Saved data entries:
-- Opening Marker --
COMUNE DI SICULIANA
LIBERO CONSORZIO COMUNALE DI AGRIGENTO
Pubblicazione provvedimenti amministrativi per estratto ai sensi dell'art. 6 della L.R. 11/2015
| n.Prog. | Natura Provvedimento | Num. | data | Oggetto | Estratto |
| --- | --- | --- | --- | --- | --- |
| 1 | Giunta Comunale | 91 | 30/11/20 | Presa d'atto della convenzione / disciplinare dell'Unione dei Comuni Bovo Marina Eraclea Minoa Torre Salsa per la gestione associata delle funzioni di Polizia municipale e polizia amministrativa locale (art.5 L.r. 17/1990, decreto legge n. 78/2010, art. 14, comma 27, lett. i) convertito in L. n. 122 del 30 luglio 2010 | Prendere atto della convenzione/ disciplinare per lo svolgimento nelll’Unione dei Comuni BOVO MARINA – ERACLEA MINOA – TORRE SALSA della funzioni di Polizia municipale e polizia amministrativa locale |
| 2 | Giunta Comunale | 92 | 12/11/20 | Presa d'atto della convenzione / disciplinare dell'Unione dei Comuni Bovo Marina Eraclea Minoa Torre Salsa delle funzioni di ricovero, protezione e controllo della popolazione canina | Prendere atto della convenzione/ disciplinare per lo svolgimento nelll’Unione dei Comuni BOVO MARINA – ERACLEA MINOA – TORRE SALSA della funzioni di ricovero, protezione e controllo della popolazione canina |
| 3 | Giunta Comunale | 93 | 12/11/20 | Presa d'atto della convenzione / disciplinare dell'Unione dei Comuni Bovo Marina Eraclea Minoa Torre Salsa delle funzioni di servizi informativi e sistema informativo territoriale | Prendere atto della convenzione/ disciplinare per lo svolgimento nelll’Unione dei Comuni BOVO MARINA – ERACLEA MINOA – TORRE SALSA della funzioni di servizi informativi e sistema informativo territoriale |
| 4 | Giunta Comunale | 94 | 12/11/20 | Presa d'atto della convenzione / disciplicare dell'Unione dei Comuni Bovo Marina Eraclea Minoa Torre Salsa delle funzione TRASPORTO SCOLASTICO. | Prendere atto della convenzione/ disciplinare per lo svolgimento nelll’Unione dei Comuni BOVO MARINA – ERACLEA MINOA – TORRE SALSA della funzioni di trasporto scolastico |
-- Closing Marker --
-- Opening Marker --
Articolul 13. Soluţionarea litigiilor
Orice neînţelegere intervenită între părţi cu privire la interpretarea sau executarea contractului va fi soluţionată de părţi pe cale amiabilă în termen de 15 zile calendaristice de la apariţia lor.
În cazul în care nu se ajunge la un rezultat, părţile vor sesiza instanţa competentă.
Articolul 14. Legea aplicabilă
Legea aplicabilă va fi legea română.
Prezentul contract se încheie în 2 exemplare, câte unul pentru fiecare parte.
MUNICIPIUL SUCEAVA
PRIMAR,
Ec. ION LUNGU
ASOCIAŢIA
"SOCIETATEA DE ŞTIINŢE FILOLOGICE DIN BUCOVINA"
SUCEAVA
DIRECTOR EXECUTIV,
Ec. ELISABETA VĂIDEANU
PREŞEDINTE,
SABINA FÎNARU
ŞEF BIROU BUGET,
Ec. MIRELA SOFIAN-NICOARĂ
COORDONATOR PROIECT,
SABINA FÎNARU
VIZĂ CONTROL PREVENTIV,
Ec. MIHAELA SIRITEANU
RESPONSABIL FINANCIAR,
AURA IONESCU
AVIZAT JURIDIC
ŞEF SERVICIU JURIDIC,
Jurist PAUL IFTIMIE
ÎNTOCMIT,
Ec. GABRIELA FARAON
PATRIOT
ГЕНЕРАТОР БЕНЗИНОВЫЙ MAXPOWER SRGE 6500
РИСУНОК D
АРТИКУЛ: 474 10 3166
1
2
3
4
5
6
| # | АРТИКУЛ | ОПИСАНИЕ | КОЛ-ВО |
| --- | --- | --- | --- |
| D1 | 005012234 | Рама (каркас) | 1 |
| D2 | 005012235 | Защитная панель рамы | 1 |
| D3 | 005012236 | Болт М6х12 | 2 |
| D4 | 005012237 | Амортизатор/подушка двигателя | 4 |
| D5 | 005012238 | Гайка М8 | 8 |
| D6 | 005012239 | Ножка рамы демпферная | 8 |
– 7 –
-- Closing Marker --
-- Opening Marker --
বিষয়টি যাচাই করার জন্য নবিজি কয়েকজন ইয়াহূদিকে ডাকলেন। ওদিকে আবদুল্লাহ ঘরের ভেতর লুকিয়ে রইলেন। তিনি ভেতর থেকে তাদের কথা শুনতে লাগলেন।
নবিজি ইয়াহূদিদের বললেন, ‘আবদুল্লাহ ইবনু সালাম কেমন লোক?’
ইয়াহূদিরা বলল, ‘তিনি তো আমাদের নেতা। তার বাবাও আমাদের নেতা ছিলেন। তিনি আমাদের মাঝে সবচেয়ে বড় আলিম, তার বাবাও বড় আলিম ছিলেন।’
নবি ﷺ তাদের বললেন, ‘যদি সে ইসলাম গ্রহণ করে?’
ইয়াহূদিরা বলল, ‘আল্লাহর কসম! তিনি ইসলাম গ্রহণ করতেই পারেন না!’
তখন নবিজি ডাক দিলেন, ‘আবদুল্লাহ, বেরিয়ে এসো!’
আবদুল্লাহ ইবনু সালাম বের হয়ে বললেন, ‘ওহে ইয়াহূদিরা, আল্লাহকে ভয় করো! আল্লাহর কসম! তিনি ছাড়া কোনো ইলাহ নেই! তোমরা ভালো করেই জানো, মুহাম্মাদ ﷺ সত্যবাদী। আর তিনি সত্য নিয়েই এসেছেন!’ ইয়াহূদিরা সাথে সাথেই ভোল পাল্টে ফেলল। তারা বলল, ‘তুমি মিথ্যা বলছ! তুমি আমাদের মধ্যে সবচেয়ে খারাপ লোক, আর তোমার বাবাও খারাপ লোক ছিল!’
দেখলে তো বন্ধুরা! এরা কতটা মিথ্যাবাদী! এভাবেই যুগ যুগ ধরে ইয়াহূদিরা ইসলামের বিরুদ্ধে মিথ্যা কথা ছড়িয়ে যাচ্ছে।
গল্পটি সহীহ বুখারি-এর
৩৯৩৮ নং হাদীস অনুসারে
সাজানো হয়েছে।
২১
-- Closing Marker --
EXERCISE: From the records above, transcribe without alteration every line from the one with "COMUNE DI SICULIANA" to the one with "Comunale | 92", inclusive.

WRITTEN SOLUTION:
COMUNE DI SICULIANA
LIBERO CONSORZIO COMUNALE DI AGRIGENTO
Pubblicazione provvedimenti amministrativi per estratto ai sensi dell'art. 6 della L.R. 11/2015
| n.Prog. | Natura Provvedimento | Num. | data | Oggetto | Estratto |
| --- | --- | --- | --- | --- | --- |
| 1 | Giunta Comunale | 91 | 30/11/20 | Presa d'atto della convenzione / disciplinare dell'Unione dei Comuni Bovo Marina Eraclea Minoa Torre Salsa per la gestione associata delle funzioni di Polizia municipale e polizia amministrativa locale (art.5 L.r. 17/1990, decreto legge n. 78/2010, art. 14, comma 27, lett. i) convertito in L. n. 122 del 30 luglio 2010 | Prendere atto della convenzione/ disciplinare per lo svolgimento nelll’Unione dei Comuni BOVO MARINA – ERACLEA MINOA – TORRE SALSA della funzioni di Polizia municipale e polizia amministrativa locale |
| 2 | Giunta Comunale | 92 | 12/11/20 | Presa d'atto della convenzione / disciplinare dell'Unione dei Comuni Bovo Marina Eraclea Minoa Torre Salsa delle funzioni di ricovero, protezione e controllo della popolazione canina | Prendere atto della convenzione/ disciplinare per lo svolgimento nelll’Unione dei Comuni BOVO MARINA – ERACLEA MINOA – TORRE SALSA della funzioni di ricovero, protezione e controllo della popolazione canina |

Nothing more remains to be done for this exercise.